Além disso, o texto destaca temas que demandam atenção prioritária. Um deles é a “macrocriminalidade”, que exigiria coordenação internacional, sobretudo em áreas de fronteira. Outro é a “primazia da justiça climática”, que, segundo o documento, requer consideração de princípios como “precaução” e “prevenção”.

Os signatários propõem consolidar uma rede informal de diálogo entre as cortes da região, aberta também a tribunais de países do Caribe. De acordo com o texto, a iniciativa pretende dar continuidade à proposta do Supremo Tribunal Federal brasileiro de criar a “Rede Latino-Americana e Caribenha de Cortes Supremas e Tribunais Constitucionais para a Defesa do Estado de Direito Democrático”.
Outra prioridade é organizar uma plataforma que reúna decisões das cortes em temas ligados à democracia e aos direitos humanos. O documento prevê também o incentivo à criação ou ao intercâmbio de Centros de Estudos Constitucionais, com foco na pesquisa e na difusão de uma “cultura de constitucionalismo democrático”.

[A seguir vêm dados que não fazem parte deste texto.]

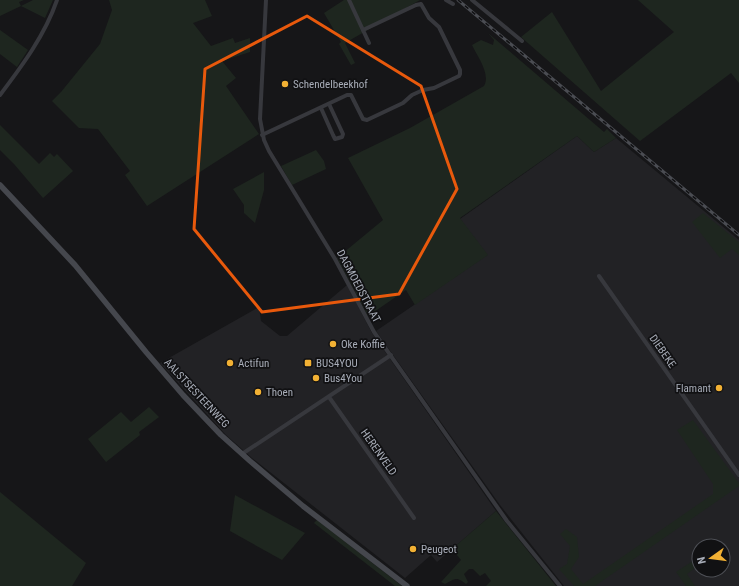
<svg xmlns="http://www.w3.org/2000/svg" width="739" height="586" viewBox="0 0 739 586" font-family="'Roboto Condensed',sans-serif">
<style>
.built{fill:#222225;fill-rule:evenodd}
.green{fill:#1e261f}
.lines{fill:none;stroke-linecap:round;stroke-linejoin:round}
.street{stroke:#37383d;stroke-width:4}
.secondary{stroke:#45474d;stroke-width:5.5}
.rail-casing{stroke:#4a4c52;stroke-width:3}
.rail{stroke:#111113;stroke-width:1.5;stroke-dasharray:4.5;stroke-linecap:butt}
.marked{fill:none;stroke:#e8590c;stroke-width:3;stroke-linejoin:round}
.poi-dot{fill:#f2b134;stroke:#111113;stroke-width:1.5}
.labels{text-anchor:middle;stroke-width:3.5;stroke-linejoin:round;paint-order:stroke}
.poi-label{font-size:11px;fill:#a8adb8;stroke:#111113;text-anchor:start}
.street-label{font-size:11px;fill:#a8adb8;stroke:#111113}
</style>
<rect width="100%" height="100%" fill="#161618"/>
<!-- built -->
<g class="built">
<path d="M577,136l17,16 22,-14 123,102v346h-175l-64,-81 -124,-174 111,-76 -27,-36zM699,546h24v24h-24z"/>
<polygon points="347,285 372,333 496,511 437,562 431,555 405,578 252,458 226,435 160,363 259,307 261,321 280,336 287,336"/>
</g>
<!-- green -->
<g class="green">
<polygon points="0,0 24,0 19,2 21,6 33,0 53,0 45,18 21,6 0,16"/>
<polygon points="109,0 205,0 212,16 193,23 211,46 233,38 235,43 250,38 250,52 222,61 236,78 226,86 259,134 147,206 125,175 130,171 98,129 79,128 52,101 61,92 100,44 112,10"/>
<polygon points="344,0 420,0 345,43 355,63 351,65 339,44 341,42 324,13"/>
<polygon points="638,0 739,0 739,83 731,73 640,141 521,37 552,12 601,91 674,32"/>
<polygon points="0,30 28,50 17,67 0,54"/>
<path d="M488,33l116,99 3,-3 9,9 -22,14 -17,-16 -117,82 28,37 -73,50 -9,-15 -38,26 -31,-58 46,-38 -35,-62 62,-30 74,-42c7,-12 -7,-30 -12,-41l9,-5 12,5 1,-5z"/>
<polygon points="0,125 39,164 50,153 54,157 57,154 73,171 43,198 14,164 0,150"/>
<polygon points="316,150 324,161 326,169 292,185 281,166"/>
<polygon points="264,172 264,190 255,223 244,213 244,205 233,189"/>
<polygon points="703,213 739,242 739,255 732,249 720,258 692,222"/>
<polygon points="149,407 159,417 139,432 140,435 106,462 88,439 121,412 131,422"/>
<polygon points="693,420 739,483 739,486 595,586 574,586 559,569 567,564 570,546 560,534 566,529 577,537 579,557 571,569 583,584 713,494 713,484 677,430"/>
<polygon points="0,492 86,563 72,586 0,586"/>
<polygon points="235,495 305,533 282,560 230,531"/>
<path d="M496,511l60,75h-70l5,-5 -6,-8 -5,3 -7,-7h-4l-5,5 4,8 -2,2c-10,-8 -11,-5 -21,0l-4,-2 20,-22 -9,-11z"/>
<polygon points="317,520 402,586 395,586 314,523"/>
<polygon points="699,557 699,565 687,574 695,586 686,586 676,572"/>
</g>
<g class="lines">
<!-- street -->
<g class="street">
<polyline points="266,0 260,119 264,140 269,151 335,259 374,332 507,521 560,586"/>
<polyline points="349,0 369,43"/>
<polyline points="446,0 453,4"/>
<polyline points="472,0 522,41"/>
<path d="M0,95c22,-29 45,-60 57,-95"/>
<polyline points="321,108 333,135 335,139 342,137 343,134 329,104"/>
<polyline points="262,135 347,95 351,95 363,119 367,120 403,103 412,95 423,90 434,88 459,76 460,74 460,70 439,27 429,18 421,4 416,5 363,30"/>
<polyline points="599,276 739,475"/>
<polyline points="329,397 414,518"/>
<polyline points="242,454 391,355"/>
</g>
<!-- secondary -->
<polyline class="secondary" points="0,185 75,265 146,352 183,395 221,435 250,461 303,506 407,586"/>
<defs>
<polyline id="rail" points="458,0 739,235"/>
</defs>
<!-- rail casing -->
<use href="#rail" class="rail-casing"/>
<!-- rail -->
<use href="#rail" class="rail"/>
</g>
<!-- marked area -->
<path class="marked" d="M307,16l114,70 36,103 -58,105 -137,18 -68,-83 11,-160z"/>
<!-- markers -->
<g class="poi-dot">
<circle cx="285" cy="84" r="4"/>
<circle cx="333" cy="344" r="4"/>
<circle cx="230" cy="363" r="4"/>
<rect x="304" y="359" width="8" height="8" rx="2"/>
<circle cx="316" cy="378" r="4"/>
<circle cx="719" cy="388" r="4"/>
<circle cx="258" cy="392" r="4"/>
<circle cx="413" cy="549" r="4"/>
</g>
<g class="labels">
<!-- poi labels -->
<g class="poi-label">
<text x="293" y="88">Schendelbeekhof</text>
<text x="341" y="348">Oke Koffie</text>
<text x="238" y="367">Actifun</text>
<text x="316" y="367">BUS4YOU</text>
<text x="324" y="382">Bus4You</text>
<text x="711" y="392" text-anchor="end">Flamant</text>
<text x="266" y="396">Thoen</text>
<text x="421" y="553">Peugeot</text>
</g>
<!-- street labels -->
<g class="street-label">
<text transform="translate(359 286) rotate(62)" y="4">DAGMOEDSTRAAT</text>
<text transform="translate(663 351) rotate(55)" y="4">DIEBEKE</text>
<text transform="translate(197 393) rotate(47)" y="4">AALSTSESTEENWEG</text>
<text transform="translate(379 452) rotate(55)" y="4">HERENVELD</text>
</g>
</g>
<!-- north arrow -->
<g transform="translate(711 558) rotate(256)"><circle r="19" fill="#111113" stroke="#4d4f55"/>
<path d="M0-3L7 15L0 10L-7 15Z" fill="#f2b134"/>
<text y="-6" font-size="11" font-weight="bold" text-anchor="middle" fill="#a8adb8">N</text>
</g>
</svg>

Combate ao crime no Mercosul
O Fórum também propõe medidas voltadas à segurança pública e ao enfrentamento de crimes de grande escala. Entre elas está a criação de uma plataforma para compartilhar boas práticas relacionadas ao combate à macrocriminalidade.
Além disso, as delegações sugerem a exploração de métodos de capacitação de juízes em temas vinculados à justiça climática. Nesse ponto, o documento afirma que a adoção de princípios ambientais deve orientar decisões judiciais quando necessário.
Por fim, a declaração trata do uso de novas tecnologias, como a inteligência artificial, pelas cortes supremas e tribunais constitucionais. O objetivo, segundo o texto, é buscar “maior eficiência na prestação jurisdicional”. O documento não detalha modelos, ferramentas ou procedimentos, mas sugere que as instituições pretendem cooperar na exploração dessas soluções.
A Declaração do X Encontro se encerra com a reafirmação da intenção de aprofundar o diálogo regional entre as cortes, retomar iniciativas anteriores e estruturar novos mecanismos de cooperação no âmbito jurídico e institucional do Mercosul.